Researchers at the meeting showing off recent results (left: Volker Sorger; right: Rupert Oulton). Credit: DAVID PILE

Thanks to the advent of compact table-top X-ray lasers, free-electron lasers and next-generation synchrotrons, X-ray imaging is now becoming a powerful tool for unveiling structures and dynamics at spatial and temporal scales previously inaccessible. This was the clear message from two conferences that took place in San Jose, USA, on 11–15 October 2009.

The two meetings — Frontiers in Optics 2009, organized by the Optical Society of America, and Laser Science XXV, organized by the American Physical Society — brought together more than 1,500 attendees from a broad range of disciplines. There were more than 40 company exhibits and 1,000 presentations, with topics including giga-pixel cameras, exawatt lasers and the diet of the prehistoric bear, revealed through laser archaeology.

However, it was arguably the exploitation of X-rays for microscopy and the imaging of chemicals, molecules and atoms that generated the most interest throughout the event. Janos Kirz from the Advanced Light Source at the Lawrence Berkeley National Laboratory, California, kicked off discussions on this topic with a packed plenary session on X-ray microscopy. In particular, he emphasized the emergence of coherent X-ray sources and the new forms of lensless X-ray microscopy that they enable.

“Diffraction microscopy, ptychography and Fourier transform holography have been developed using synchrotron radiation sources, and are making progress. The free-electron lasers such as those in Hamburg (FLASH) and Stanford (LCLS1) make it possible to extend some of these techniques to ultrafast imaging, with the promise of imaging before sample radiation damage occurs and — in the case of the LCLS — reaching near-atomic resolution,” Kirz told Nature Photonics. “In the short term, we at the Advanced Light Source are planning to build COSMIC — a beamline for coherence-based imaging techniques. Beyond that, we intend to develop a high-repetition-rate array of soft X-ray free-electron lasers for studying dynamics.”

The race is now on to develop hardware and techniques that can focus the light from these new sources, and thus realize their potential. Gene Ice, from the Oak Ridge National Laboratory in Tennessee, gave a talk on nanoscale X-ray focusing with reflective optics. “Approaches based on traditional ideas such as glancing angle mirror focusing and zone plates have been revived by modern fabrication methods,” said Ice.

New methods such as those involving compound refractive focusing, diffractive imaging and the use of achromatic focusing optics are also being investigated. Ice commented that imaging with precision below 10 nm has now been achieved, and there does not seem to be any fundamental limit preventing subnanometre X-ray science.

The short duration of intense X-ray pulses also offers exciting potential for both single-molecule imaging and structural science. Martin Neilsen, from the Niels Bohr Institute at the University of Copenhagen, spoke about the structural tracking of chemical reactions in solution using time-resolved X-ray scattering. His particular interest is the understanding of structural dynamics at the atomic level and how it translates to functionality in nanomaterials.

“Although optical spectroscopy at softer energies can reveal significant detail about the material and chemical kinetics, structural information can only be obtained by comparing the optical response with pre-calculated spectra of hypothetical intermediate structures,” Neilsen explained. “In contrast, using ultrashort pulses of higher-energy X-rays allows key features of the transient molecular structures to be inferred directly from the scattering patterns.

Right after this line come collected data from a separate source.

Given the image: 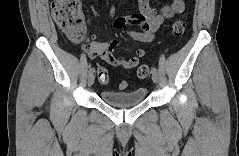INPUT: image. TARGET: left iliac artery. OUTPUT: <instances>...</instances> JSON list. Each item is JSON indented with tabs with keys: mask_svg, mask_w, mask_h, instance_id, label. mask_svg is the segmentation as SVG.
<instances>
[{
	"mask_svg": "<svg viewBox=\"0 0 239 156\" xmlns=\"http://www.w3.org/2000/svg\"><path fill=\"white\" fill-rule=\"evenodd\" d=\"M151 72H152V73H157V69H156L155 67H152V68H151Z\"/></svg>",
	"mask_w": 239,
	"mask_h": 156,
	"instance_id": "1",
	"label": "left iliac artery"
}]
</instances>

This opens the field of ultrafast structural science to the full power of almost 100 years of experience in X-ray structural determination.”

Munira Khalil from the University of Washington presented a talk on ultrafast photochemical dynamics in solution. “Recent results from femtosecond X-ray beamlines at the Swiss Light Source and the Advanced Light Source have shown how absorption spectroscopy can be used to measure changes in the local electron density around a particular atom, following a photo-induced ultrafast charge-transfer event,” said Khalil.

The increasing capability of LCLS — the world's first hard-X-ray free-electron laser — and the numerous related presentations, were further cause for excitement. According to Steve Johnson from the Swiss Light Source, “the LCLS, along with the already-running FLASH free-electron laser, will offer considerable new opportunities for using X-ray diffraction and spectroscopy to study the ultrafast dynamics of materials on time scales relevant for structural dynamics.” To demonstrate that dynamic X-ray microscopy is not only a tool of the future but also has applications in the present, Johnson showed a 3D video of the unit cell dynamics in a crystal of tellurium reconstructed from femtosecond diffraction measurements.

Further developments in ultrafast X-ray microscopy will undoubtedly be revealed at the Frontiers in Optics 2010 and Laser Science XXVI events in Rochester next year, from 24–28 October 2010.